Coming from a musical household, Isaiah Sharkey has always had an aptitude for music. The Chicago native began his musical career at 4-years-old under the instruction of his father and went on to pursue playing the guitar. It wasn’t long before the 29-year-old became a young talent to watch out for. He started his recording career working with various gospel artists and D’Angelo. Since he has recorded and toured with numerous world-renowned artists such as Patti Labelle, Brian Mcknight, Boyz II Men, Jennifer Hudson and more.
On May 1, 2020 the Grammy award-winning artist will showcase his talents as Mariano’s and the Illinois Lottery will host a digital one-hour live stream on their Mariano’s Market Facebook page. The streams will come live from artists’ homes or studios and feature genres ranging from jazz, indie, rock, soul, and more.
We spoke with Sharkey ahead of the performance about his career and what he hopes to bring to the community with this collaborative effort.
What do you musically feed audiences when they are able to see you in such an intimate setting?
This type of performance would be about feeling the moment and getting all of what I have as far as experience with music and what I’m influenced by from rock, to jazz, to R&B, to blues, to gospel [and] to funk. That’s what people can expect when I’m performing. Just to hear my heart and everything that’s ever been an influence or had an impact on me.
What do you hope people will get from your Mariano’s performance?
Hopefully a sense of peace, love, hope and courage. And just giving them some positive vibes and giving my gifts to them. That’s what it’s all about. I plan on hopefully being able to take people’s mind, you know, off of all that’s going on. I want to be able to share just a moment to let them know it’s going to be alright.
What advice do you have for young musicians on how to prepare themselves?
Musically, you want to perfect your craft, and you want to be on point. You want to make sure that you’re equipped to handle the job on stage.

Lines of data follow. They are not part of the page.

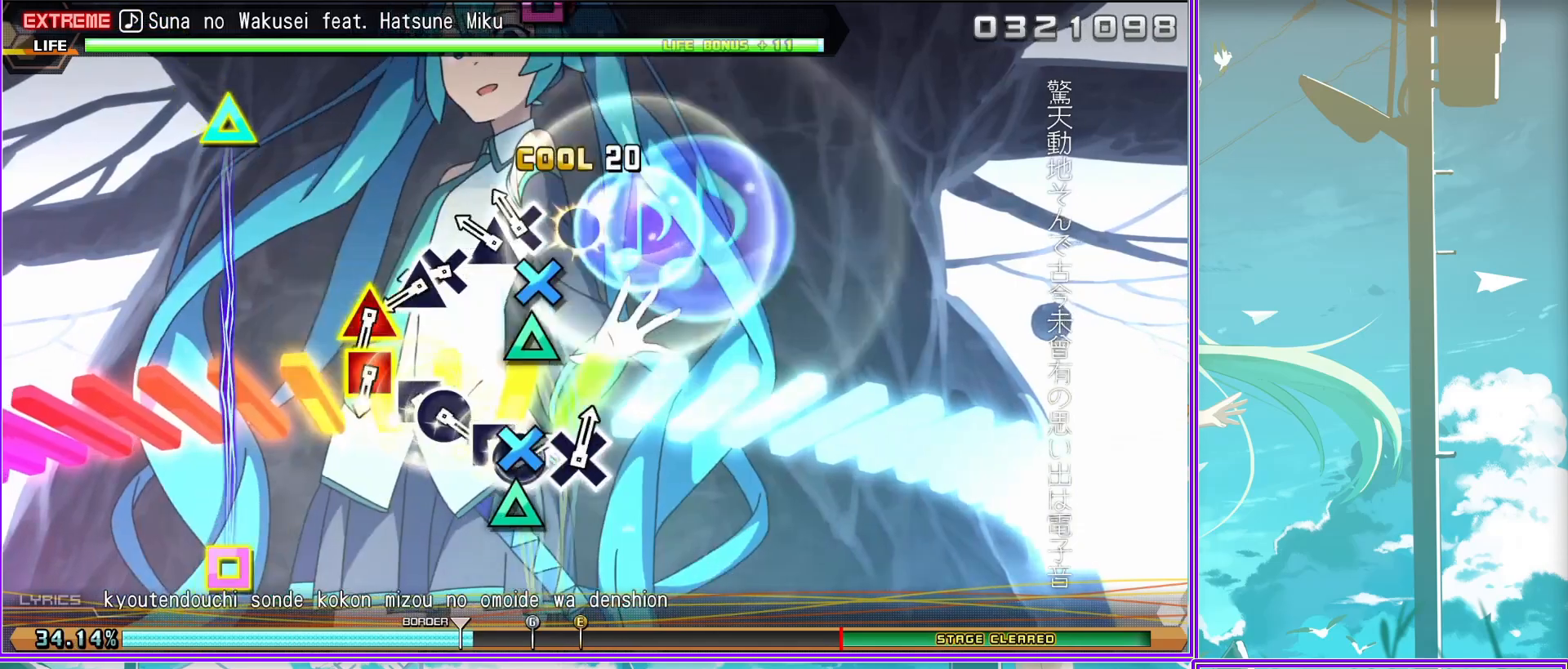
{"buttons": [], "left_stick": "center", "right_stick": "center", "events": [[17, "TRIANGLE", "up"], [33, "DPAD_LEFT", "down"], [133, "CIRCLE", "down"], [133, "TRIANGLE", "down"], [167, "CROSS", "down"], [200, "CROSS", "up"], [200, "DPAD_LEFT", "up"], [233, "TRIANGLE", "up"], [250, "CIRCLE", "up"], [333, "DPAD_LEFT", "down"], [367, "SQUARE", "down"], [467, "DPAD_LEFT", "up"], [500, "SQUARE", "up"]]}
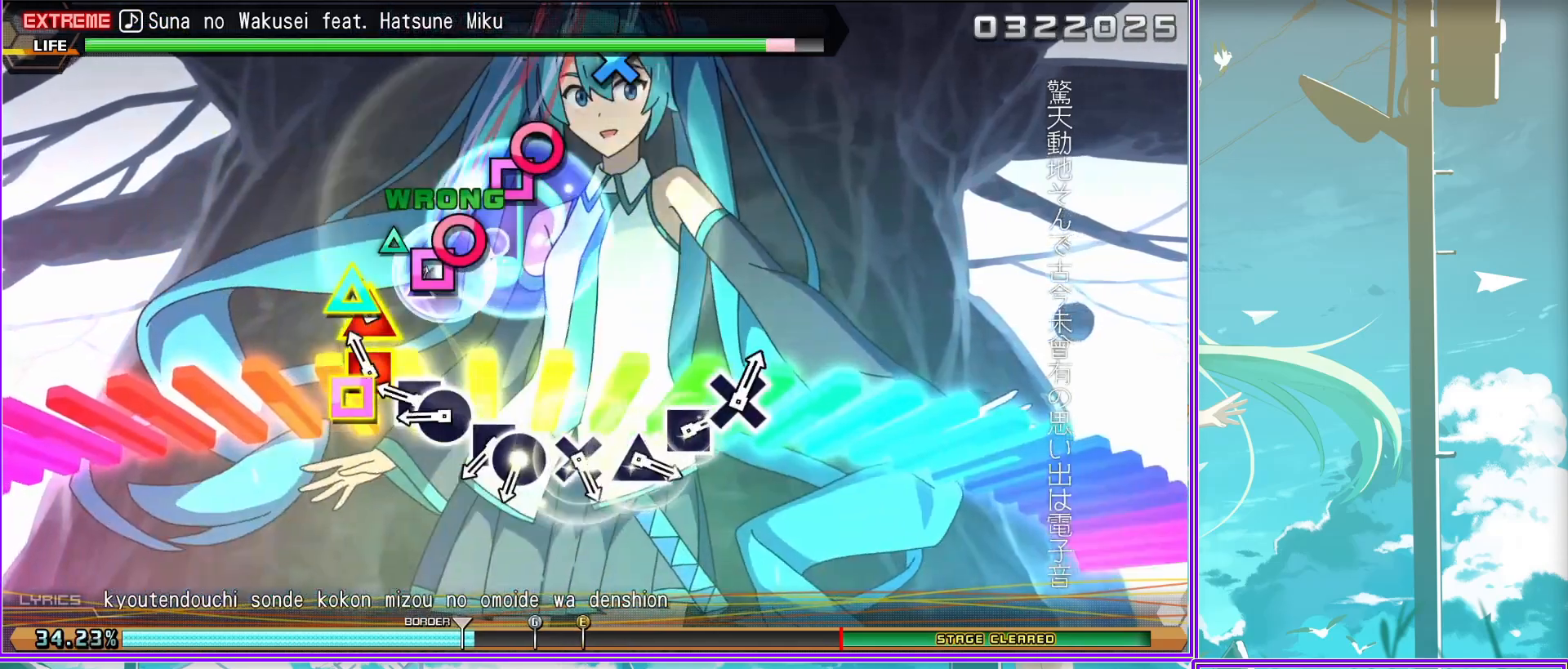
{"buttons": [], "left_stick": "center", "right_stick": "center", "events": [[33, "DPAD_LEFT", "down"], [50, "CROSS", "down"], [133, "CROSS", "up"], [183, "DPAD_LEFT", "up"], [233, "TRIANGLE", "down"], [317, "TRIANGLE", "up"], [433, "SQUARE", "down"], [500, "SQUARE", "up"]]}
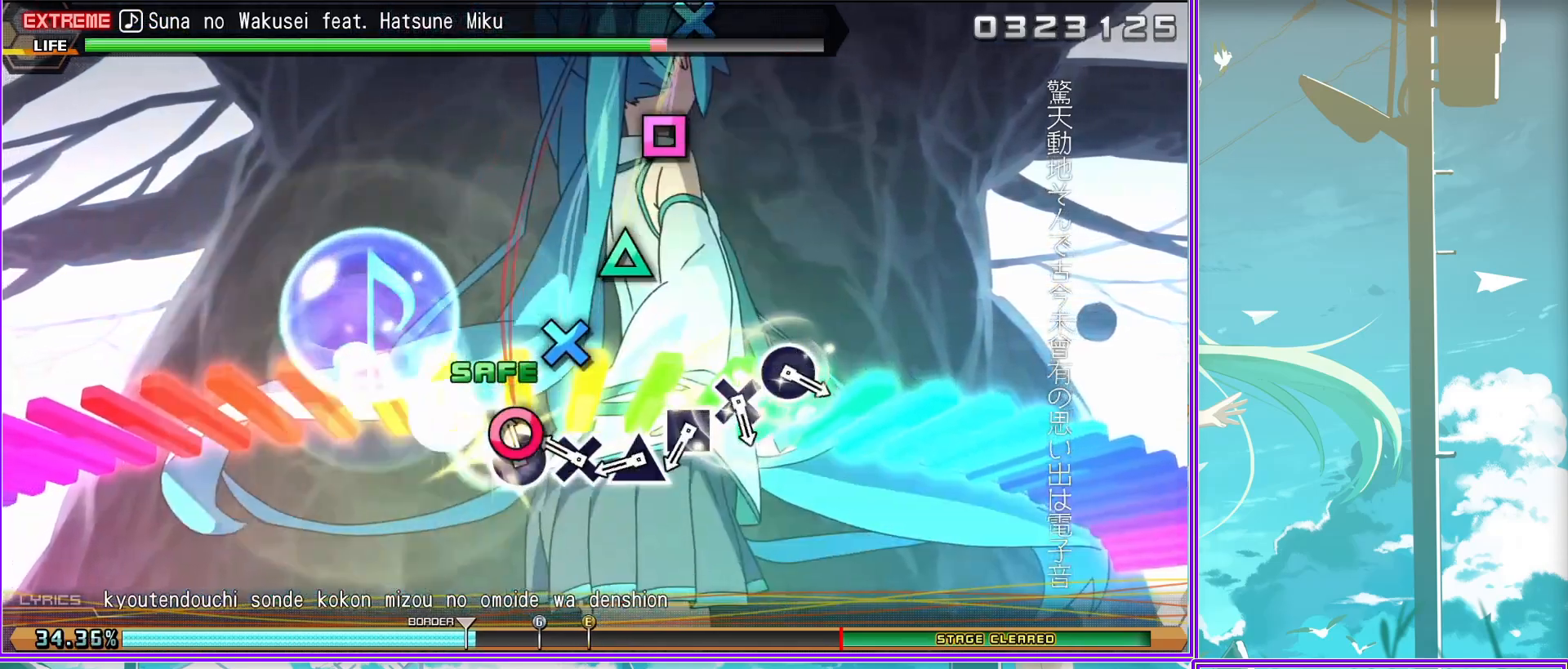
{"buttons": ["CIRCLE"], "left_stick": "center", "right_stick": "center", "events": [[67, "CROSS", "down"], [133, "CROSS", "up"], [283, "CIRCLE", "down"], [350, "CIRCLE", "up"], [367, "TRIANGLE", "down"], [417, "CIRCLE", "down"], [500, "TRIANGLE", "up"]]}
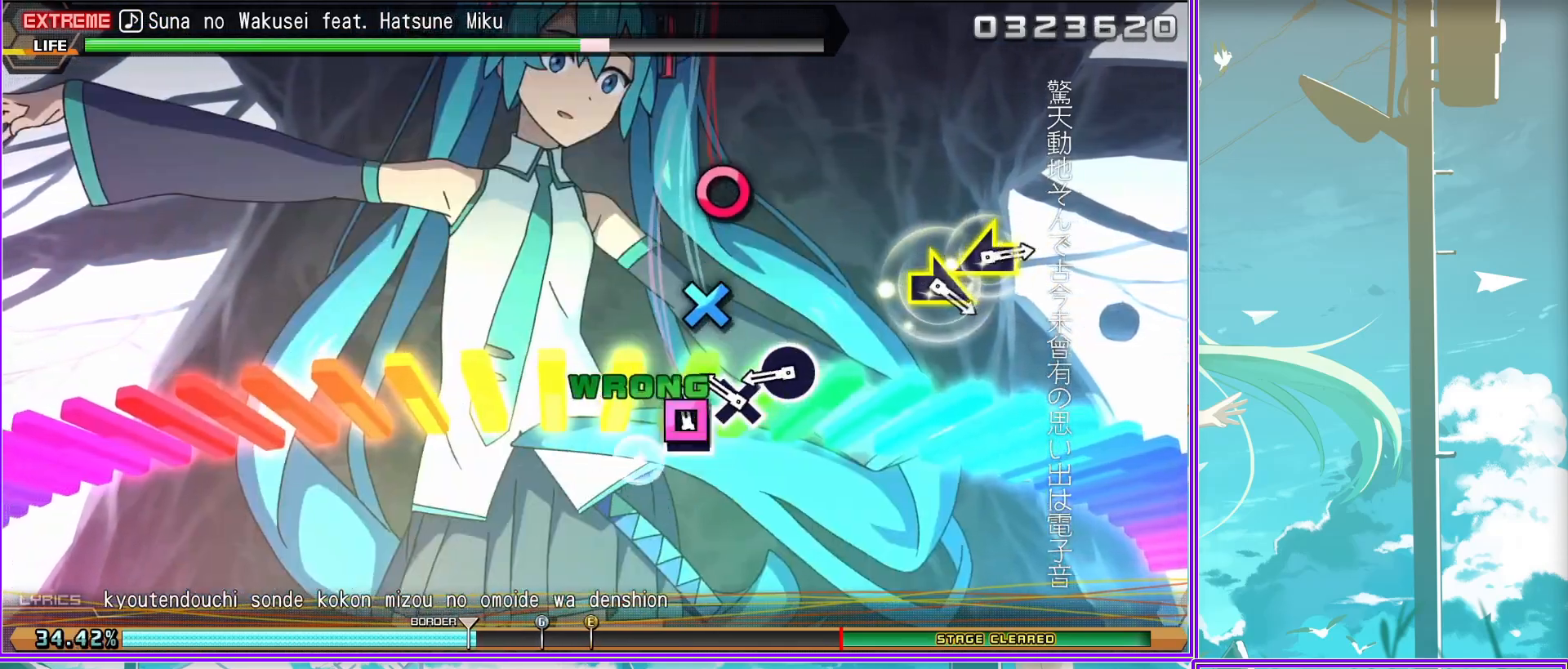
{"buttons": [], "left_stick": "left", "right_stick": "center", "events": [[33, "CIRCLE", "up"], [250, "left_stick", "right"], [467, "left_stick", "left"]]}
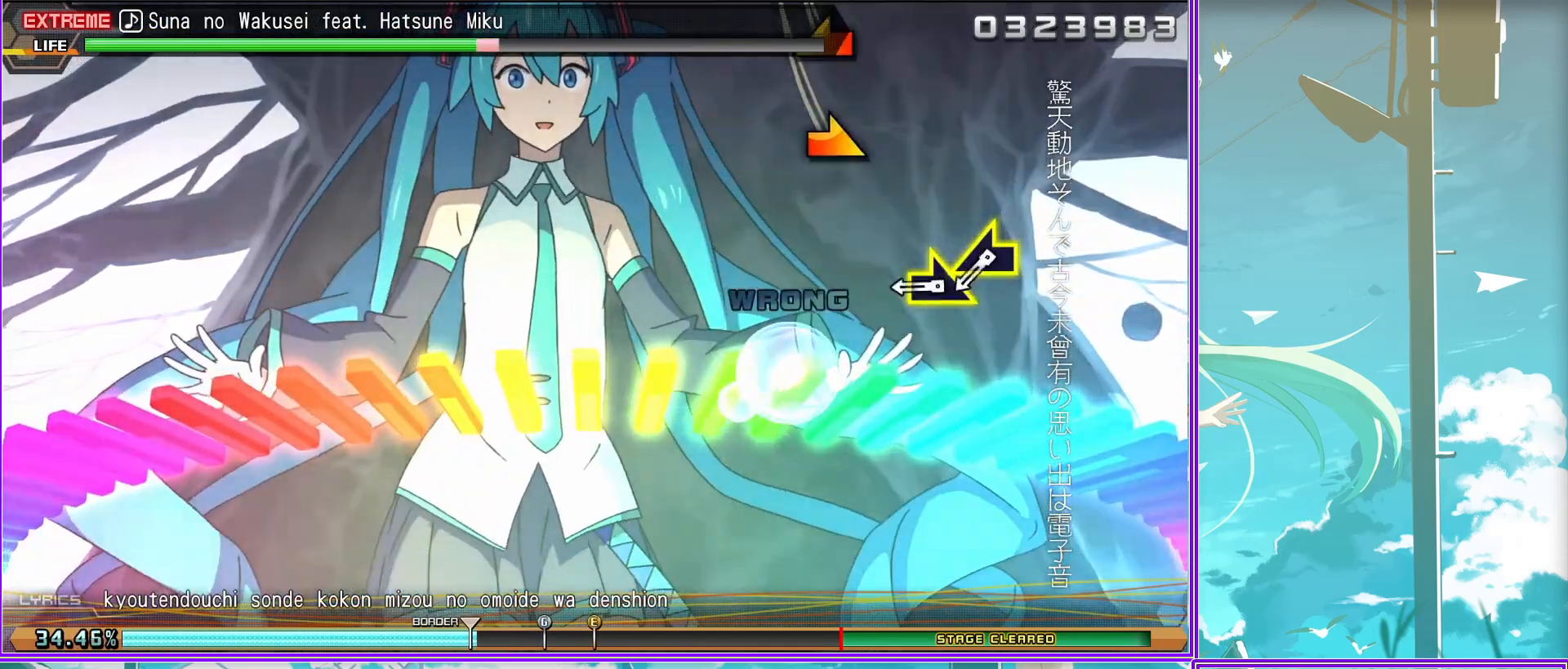
{"buttons": [], "left_stick": "center", "right_stick": "center", "events": [[117, "left_stick", "center"]]}
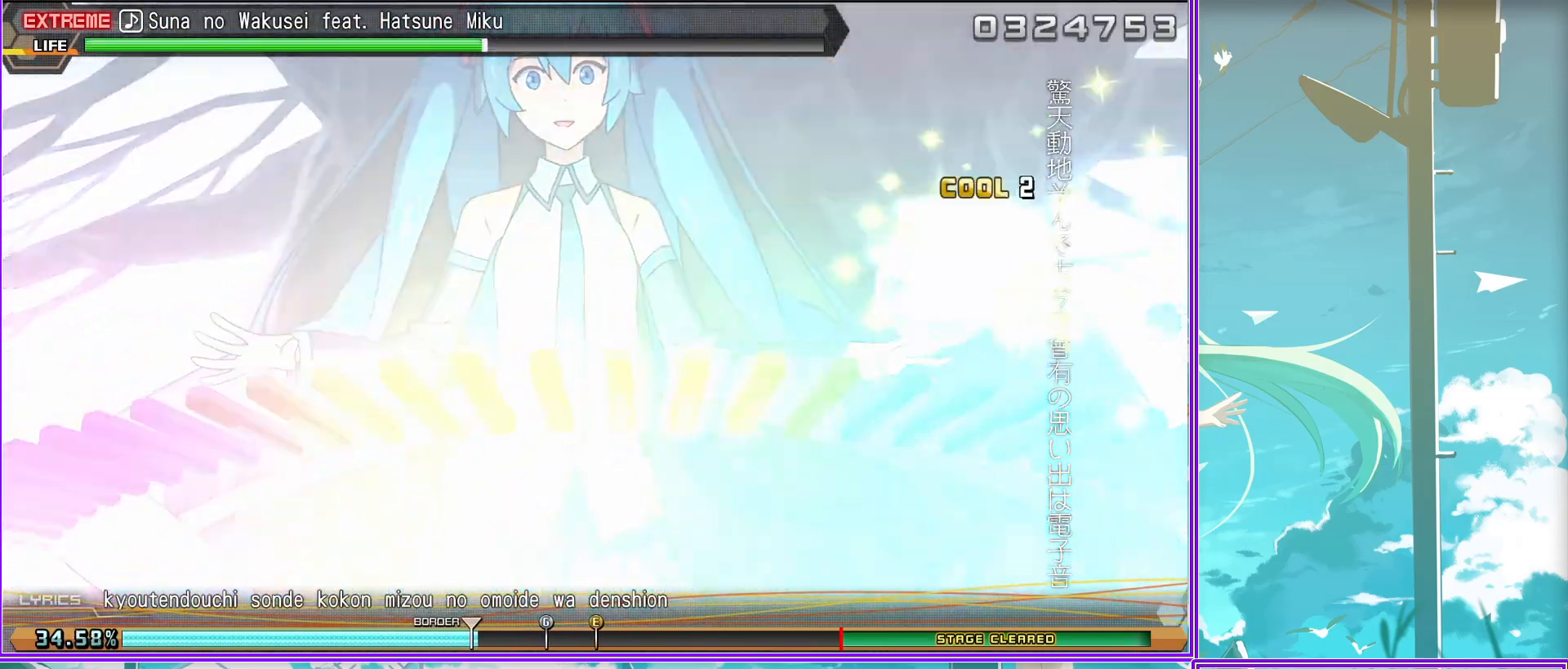
{"buttons": [], "left_stick": "center", "right_stick": "center", "events": []}
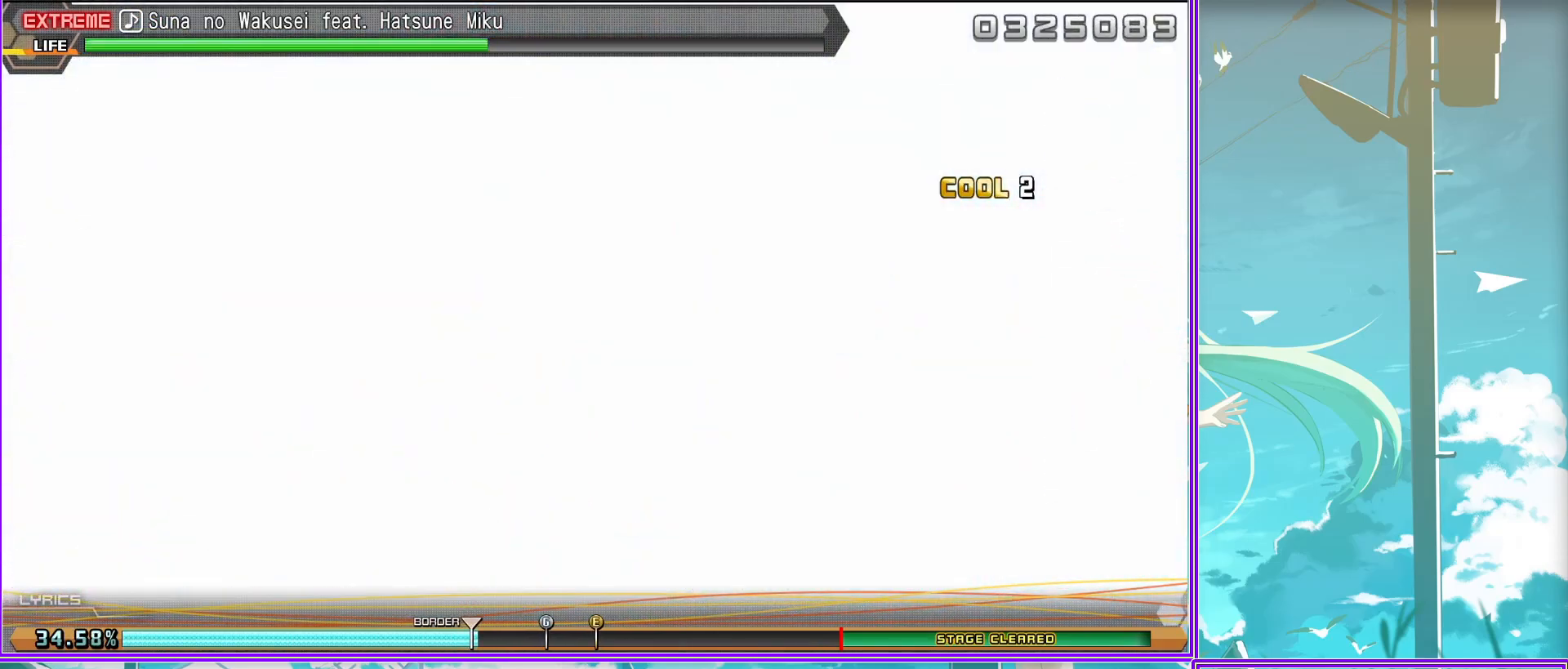
{"buttons": [], "left_stick": "center", "right_stick": "center", "events": []}
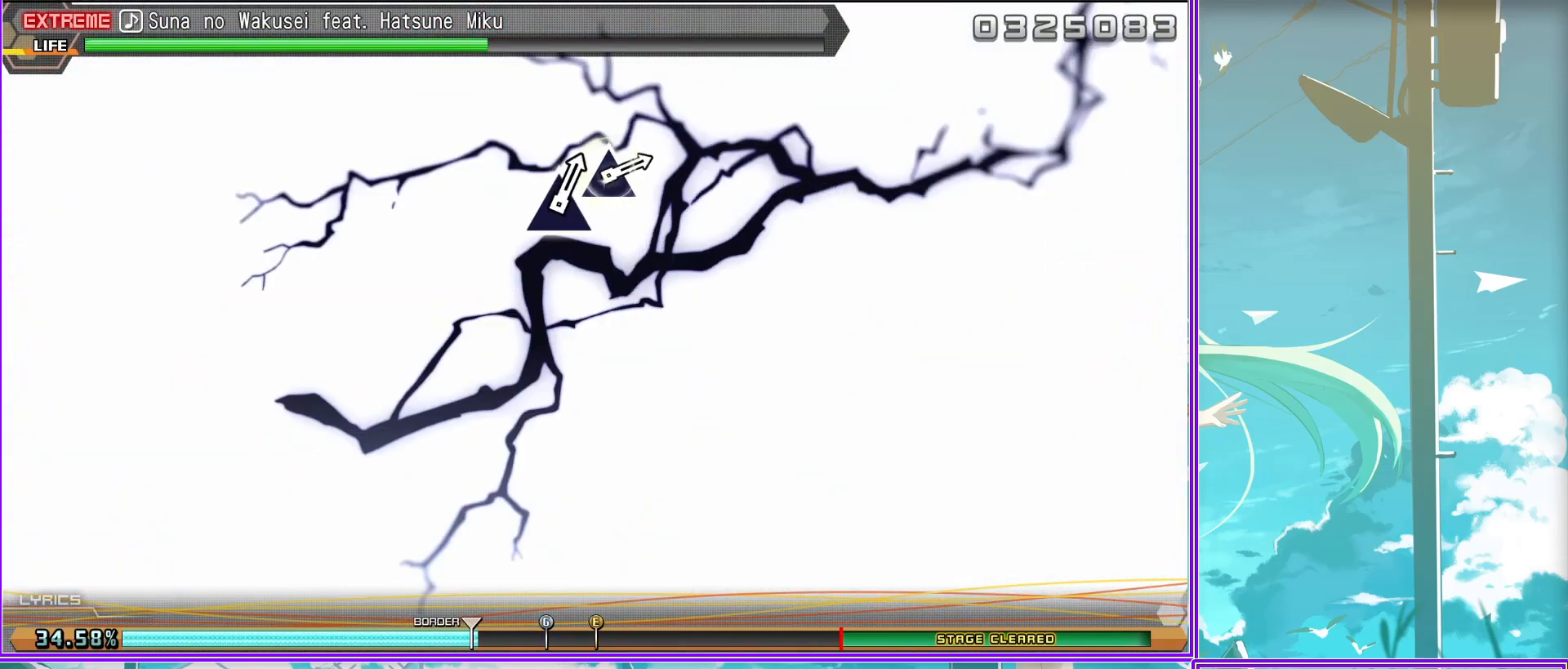
{"buttons": ["TRIANGLE"], "left_stick": "center", "right_stick": "center", "events": [[433, "TRIANGLE", "down"]]}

If they send you music, make sure you learn the music and make sure that you keep your ears and your eyes open. It’s not just saying ”Oh, I’m a good musician so I can play the song,” but being able to listen to each other and know when to play and when not to play. Study the textures of the song and the tones and study how the song should be approached.
What does it feel like when you’re a musician and you earn a Grammy?
It’s a great feeling. It’s a blessing. It humbles you to know that anything that you put love, energy, faith and efforts into you can achieve. It’s a great feeling an unreal, surreal moment to receive something like that.